Sunday, June 30, 2013
Professional Hopes and Goals
My hope for children and families from diverse backgrounds is to be apart of an environment that respects, encourages, and celebrates differences. My hope is that children and families are able to feel comfortable to ask questions and provided a safe environment where differences are seen as an opportunity to grow and learn from each other.
My goal for early childhood education is to continue to have open and honest communication about diversity and it's affect on children and families.
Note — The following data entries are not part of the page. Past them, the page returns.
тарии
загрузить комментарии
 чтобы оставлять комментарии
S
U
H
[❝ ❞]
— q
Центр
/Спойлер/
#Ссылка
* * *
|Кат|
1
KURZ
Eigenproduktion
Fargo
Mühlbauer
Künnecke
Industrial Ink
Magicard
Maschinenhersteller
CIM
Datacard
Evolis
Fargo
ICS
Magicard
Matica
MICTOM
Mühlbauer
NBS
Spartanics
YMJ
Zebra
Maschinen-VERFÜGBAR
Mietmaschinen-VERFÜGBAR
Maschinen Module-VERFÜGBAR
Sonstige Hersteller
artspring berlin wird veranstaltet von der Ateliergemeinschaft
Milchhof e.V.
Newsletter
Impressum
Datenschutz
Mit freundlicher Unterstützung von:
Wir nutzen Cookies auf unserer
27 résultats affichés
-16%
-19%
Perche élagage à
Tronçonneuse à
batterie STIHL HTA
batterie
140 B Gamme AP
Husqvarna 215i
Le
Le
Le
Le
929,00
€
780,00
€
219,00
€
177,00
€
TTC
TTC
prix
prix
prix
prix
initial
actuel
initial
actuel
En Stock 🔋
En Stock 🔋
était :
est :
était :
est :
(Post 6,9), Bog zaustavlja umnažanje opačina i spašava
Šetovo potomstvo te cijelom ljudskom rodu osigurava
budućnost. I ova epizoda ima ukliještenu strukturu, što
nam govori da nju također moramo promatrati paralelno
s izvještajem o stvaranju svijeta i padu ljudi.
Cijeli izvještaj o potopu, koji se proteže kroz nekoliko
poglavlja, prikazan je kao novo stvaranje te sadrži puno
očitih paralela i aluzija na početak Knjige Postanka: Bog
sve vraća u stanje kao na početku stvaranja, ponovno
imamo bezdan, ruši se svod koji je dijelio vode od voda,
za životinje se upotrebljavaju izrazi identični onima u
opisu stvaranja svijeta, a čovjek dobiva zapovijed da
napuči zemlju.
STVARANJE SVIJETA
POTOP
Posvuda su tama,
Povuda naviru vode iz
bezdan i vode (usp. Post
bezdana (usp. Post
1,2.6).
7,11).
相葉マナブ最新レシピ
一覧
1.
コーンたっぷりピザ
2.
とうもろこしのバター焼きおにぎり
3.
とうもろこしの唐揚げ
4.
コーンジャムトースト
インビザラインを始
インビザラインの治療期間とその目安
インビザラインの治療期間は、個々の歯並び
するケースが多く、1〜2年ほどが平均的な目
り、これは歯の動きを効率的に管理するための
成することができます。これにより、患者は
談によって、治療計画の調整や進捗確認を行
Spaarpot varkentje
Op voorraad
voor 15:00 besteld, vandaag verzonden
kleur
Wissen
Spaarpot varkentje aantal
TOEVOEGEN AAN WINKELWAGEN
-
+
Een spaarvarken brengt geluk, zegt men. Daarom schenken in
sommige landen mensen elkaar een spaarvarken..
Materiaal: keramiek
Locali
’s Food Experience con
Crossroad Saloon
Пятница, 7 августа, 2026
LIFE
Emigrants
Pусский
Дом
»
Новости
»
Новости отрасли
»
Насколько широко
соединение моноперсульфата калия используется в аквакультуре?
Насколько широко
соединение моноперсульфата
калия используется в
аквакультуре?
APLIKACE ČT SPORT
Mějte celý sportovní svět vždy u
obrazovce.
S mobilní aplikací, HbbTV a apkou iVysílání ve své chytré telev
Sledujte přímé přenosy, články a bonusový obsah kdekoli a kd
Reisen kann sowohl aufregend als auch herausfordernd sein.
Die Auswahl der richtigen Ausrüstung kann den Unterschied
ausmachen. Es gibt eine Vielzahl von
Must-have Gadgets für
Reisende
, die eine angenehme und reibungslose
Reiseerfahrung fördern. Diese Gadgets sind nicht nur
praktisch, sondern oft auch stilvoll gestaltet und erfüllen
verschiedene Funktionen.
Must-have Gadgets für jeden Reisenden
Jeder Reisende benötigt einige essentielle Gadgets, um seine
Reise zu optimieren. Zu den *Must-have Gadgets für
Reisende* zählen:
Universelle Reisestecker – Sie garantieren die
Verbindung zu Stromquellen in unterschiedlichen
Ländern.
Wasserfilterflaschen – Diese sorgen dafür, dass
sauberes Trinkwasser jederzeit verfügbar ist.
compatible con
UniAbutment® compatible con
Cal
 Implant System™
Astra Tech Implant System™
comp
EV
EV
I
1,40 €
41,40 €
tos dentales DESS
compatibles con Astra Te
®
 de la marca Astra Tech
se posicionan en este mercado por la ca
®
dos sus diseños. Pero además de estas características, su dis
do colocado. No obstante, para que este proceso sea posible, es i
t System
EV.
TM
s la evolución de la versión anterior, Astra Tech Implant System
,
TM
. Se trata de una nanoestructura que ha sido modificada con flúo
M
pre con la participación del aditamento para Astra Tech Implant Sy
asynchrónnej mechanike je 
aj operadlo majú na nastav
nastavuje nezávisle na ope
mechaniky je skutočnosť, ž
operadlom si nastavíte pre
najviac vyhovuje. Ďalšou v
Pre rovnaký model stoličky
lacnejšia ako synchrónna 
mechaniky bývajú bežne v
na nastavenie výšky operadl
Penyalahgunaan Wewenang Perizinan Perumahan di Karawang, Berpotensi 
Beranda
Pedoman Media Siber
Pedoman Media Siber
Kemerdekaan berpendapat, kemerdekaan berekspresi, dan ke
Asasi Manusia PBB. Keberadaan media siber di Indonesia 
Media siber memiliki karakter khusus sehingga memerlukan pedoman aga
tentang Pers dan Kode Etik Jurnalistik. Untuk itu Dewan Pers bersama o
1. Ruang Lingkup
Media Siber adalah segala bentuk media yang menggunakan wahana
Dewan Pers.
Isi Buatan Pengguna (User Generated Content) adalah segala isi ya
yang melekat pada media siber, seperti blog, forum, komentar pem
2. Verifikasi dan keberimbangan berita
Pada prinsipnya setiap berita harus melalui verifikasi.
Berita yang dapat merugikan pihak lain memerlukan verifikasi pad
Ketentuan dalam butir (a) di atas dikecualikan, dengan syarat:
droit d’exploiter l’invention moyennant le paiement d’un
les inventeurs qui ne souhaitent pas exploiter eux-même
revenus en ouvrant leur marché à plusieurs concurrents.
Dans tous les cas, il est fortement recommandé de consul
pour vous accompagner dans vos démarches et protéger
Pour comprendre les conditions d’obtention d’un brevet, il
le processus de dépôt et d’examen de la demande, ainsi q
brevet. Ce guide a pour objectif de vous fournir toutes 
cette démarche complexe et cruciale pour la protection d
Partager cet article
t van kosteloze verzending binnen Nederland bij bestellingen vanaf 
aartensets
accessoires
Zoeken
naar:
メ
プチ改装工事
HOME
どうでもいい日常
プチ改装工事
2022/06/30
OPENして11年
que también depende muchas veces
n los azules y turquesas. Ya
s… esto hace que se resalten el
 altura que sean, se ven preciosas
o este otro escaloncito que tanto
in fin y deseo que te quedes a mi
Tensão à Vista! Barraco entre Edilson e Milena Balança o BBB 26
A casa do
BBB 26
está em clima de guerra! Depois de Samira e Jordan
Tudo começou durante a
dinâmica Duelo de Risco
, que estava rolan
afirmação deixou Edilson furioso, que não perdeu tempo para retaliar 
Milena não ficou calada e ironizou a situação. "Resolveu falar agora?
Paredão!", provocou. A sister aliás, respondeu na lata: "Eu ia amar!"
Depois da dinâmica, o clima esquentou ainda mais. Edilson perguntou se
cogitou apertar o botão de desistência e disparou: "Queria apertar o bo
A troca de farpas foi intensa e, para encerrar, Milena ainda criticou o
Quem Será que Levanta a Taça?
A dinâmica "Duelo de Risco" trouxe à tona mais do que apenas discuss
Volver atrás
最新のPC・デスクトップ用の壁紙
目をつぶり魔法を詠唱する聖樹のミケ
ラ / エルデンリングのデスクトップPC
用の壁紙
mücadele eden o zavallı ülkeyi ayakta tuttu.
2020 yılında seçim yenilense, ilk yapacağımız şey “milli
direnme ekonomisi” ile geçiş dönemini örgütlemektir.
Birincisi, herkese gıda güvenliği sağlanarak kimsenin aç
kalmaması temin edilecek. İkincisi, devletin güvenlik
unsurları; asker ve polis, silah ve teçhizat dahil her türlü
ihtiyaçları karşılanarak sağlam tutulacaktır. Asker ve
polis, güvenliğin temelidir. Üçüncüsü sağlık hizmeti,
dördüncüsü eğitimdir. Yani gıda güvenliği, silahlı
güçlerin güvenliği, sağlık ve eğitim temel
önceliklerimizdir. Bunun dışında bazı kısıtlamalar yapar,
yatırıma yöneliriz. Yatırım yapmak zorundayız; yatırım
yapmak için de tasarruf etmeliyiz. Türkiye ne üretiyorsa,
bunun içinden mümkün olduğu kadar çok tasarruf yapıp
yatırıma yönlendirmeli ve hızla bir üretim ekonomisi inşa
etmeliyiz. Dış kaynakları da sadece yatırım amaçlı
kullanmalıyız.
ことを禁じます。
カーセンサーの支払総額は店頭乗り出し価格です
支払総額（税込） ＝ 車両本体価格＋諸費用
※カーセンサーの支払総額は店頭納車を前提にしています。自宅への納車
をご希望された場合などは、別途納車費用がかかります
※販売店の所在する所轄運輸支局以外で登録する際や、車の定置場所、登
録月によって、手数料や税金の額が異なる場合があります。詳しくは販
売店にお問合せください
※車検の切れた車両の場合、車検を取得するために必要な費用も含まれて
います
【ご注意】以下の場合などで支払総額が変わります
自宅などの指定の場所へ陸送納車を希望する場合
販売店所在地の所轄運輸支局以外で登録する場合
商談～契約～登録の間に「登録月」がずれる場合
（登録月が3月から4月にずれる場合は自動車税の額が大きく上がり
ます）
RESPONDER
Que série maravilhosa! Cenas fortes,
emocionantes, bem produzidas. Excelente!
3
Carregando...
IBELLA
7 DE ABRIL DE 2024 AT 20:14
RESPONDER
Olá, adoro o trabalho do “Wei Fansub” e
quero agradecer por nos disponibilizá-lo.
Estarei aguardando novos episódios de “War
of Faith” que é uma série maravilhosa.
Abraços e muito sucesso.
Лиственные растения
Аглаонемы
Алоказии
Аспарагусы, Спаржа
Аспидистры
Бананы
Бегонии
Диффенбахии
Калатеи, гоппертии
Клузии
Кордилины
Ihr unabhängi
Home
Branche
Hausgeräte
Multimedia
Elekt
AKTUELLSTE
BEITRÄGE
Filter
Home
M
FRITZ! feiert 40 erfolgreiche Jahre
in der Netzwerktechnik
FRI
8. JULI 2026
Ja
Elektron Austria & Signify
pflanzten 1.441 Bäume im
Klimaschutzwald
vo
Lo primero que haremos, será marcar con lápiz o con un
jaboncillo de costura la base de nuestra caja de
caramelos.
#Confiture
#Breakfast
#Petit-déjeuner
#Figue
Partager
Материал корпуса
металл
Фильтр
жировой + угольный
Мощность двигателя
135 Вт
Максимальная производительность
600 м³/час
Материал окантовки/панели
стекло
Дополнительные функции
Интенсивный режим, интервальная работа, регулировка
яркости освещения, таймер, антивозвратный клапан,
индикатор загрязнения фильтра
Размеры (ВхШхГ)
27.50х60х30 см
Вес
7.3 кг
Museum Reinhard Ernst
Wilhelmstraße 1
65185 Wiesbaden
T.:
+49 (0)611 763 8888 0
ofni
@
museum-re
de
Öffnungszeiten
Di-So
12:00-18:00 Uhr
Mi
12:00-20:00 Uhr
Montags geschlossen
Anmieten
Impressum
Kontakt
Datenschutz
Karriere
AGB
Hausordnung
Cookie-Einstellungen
A special thanks to all of my classmates! Your stories, thoughts, and ideas help me in my journey to focusing on social justice.
Sunday, June 23, 2013
Welcoming Families Around the World
The little girl who will begin in my program is from Sudan. She comes from a tight knit community where the saying "it takes a village" is very much a reality. Being able to communicate and to be understood sets the stage for families to feel comfortable with a program. The first thing I would do, is determine if a translator is needed for me to communicate with her and/or her family. This must be established before she begins. If it is not possible to find a translator, every attempt would be made to communicate in a way that lets the family know I am open and willing to do what it takes to communicate with them. I would learn more about her community. I would do this by talking with her family and using additional community resources to get an understanding of her community. I would ensure that what I have learned from her family and community resources are reflected in the program. I would invite her family to participate in programming and share ideas in how to improve programming. I would hope that I provide a environment for her and her family that is comfortable, familiar, and encouraging.
Sunday, June 16, 2013
The Personal Side of Biases, Prejudices, and Oppression
When I was pregnant with my first child, I worked in a small center as an infant teacher. Our center had grandparents who were volunteers and were a huge part of our program. However, there was a grandparent who always rubbed me the wrong way. He would always make inappropriate jokes about teacher's bodies. When I complain to my supervisor, I was told that it was just his personality and he was harmless. I kept my distance from him and tried hard to ignore the jokes. Once I had my daughter and enrolled her in the program, I requested that he not be apart of her classroom. My supervisor honored my request, but one day he walked into my child's classroom, knowing I was next door, and stood over her basinet as if to taunt me. That was the straw that broke the camel's back I met with my supervisor and told her either he goes or I would be forced to hand in my resignation. He was quickly moved to another center. I was disturbed that he was only moved to another center but even more hurt when I learned that the company I worked for named him Volunteer of the Year! It was only after the all white teachers at the other center complain of the same complaints I had earlier did the company ask him not to return.
This experience made me feel unheard and as if I was the one who created an uncomfortable environment for him. For him to receive recognition also made me feel that I was the bad person and he was the good one. I felt that my company let me down. I think this experience was about both race and gender. I was complaining about a white male and their was no way I could have been right.